(Extracted records)
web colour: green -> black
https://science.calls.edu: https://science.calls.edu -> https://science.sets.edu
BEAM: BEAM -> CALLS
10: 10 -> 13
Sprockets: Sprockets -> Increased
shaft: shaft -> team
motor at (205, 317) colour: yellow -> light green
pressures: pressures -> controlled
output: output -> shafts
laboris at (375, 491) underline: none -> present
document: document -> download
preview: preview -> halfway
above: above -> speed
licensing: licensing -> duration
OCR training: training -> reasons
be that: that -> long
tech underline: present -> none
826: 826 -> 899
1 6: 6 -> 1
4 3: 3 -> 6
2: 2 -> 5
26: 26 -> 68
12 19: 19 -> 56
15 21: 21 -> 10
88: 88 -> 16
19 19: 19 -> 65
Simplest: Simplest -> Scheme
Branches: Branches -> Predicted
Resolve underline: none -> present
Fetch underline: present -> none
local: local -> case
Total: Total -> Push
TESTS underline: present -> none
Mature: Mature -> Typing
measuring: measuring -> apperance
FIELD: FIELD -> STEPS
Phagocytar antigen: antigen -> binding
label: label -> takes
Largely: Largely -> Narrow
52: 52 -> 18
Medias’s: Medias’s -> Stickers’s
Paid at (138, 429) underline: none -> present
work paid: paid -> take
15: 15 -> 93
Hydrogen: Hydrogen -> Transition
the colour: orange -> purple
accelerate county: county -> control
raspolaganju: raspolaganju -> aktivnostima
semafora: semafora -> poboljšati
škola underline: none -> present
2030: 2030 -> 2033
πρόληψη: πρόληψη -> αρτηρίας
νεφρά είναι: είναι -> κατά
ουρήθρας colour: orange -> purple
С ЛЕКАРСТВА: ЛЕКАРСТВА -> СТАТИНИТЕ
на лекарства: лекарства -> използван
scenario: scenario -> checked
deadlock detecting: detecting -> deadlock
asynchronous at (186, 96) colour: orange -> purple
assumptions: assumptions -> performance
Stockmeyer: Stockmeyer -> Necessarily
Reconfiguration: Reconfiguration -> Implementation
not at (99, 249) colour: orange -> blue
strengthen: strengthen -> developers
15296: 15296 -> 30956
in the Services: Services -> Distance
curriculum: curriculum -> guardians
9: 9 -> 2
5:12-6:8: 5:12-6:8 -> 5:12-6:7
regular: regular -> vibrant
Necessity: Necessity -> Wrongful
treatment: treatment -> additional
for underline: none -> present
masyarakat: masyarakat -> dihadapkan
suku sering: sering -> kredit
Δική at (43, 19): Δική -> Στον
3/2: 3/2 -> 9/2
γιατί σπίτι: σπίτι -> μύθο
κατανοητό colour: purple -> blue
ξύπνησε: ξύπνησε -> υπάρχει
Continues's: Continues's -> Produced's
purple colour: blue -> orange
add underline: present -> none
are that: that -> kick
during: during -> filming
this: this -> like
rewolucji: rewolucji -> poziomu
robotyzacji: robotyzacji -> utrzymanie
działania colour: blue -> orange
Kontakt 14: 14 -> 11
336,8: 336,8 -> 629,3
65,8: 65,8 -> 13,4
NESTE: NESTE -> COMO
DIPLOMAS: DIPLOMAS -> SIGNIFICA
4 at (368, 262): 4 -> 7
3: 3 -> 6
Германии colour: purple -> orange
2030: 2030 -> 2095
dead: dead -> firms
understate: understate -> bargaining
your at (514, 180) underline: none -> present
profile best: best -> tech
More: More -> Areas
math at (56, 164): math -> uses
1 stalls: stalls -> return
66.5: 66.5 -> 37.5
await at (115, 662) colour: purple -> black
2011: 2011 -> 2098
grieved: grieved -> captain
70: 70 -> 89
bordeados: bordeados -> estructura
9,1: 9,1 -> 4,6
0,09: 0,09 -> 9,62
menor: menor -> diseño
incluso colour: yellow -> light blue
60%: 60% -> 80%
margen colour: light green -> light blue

__EXERCISE DIRECTIONS__: Quote the material word for word, from its first line through the line containing "15: 15 -> 93", including both.

__OUTPUT OF THE EXERCISE__:
web colour: green -> black
https://science.calls.edu: https://science.calls.edu -> https://science.sets.edu
BEAM: BEAM -> CALLS
10: 10 -> 13
Sprockets: Sprockets -> Increased
shaft: shaft -> team
motor at (205, 317) colour: yellow -> light green
pressures: pressures -> controlled
output: output -> shafts
laboris at (375, 491) underline: none -> present
document: document -> download
preview: preview -> halfway
above: above -> speed
licensing: licensing -> duration
OCR training: training -> reasons
be that: that -> long
tech underline: present -> none
826: 826 -> 899
1 6: 6 -> 1
4 3: 3 -> 6
2: 2 -> 5
26: 26 -> 68
12 19: 19 -> 56
15 21: 21 -> 10
88: 88 -> 16
19 19: 19 -> 65
Simplest: Simplest -> Scheme
Branches: Branches -> Predicted
Resolve underline: none -> present
Fetch underline: present -> none
local: local -> case
Total: Total -> Push
TESTS underline: present -> none
Mature: Mature -> Typing
measuring: measuring -> apperance
FIELD: FIELD -> STEPS
Phagocytar antigen: antigen -> binding
label: label -> takes
Largely: Largely -> Narrow
52: 52 -> 18
Medias’s: Medias’s -> Stickers’s
Paid at (138, 429) underline: none -> present
work paid: paid -> take
15: 15 -> 93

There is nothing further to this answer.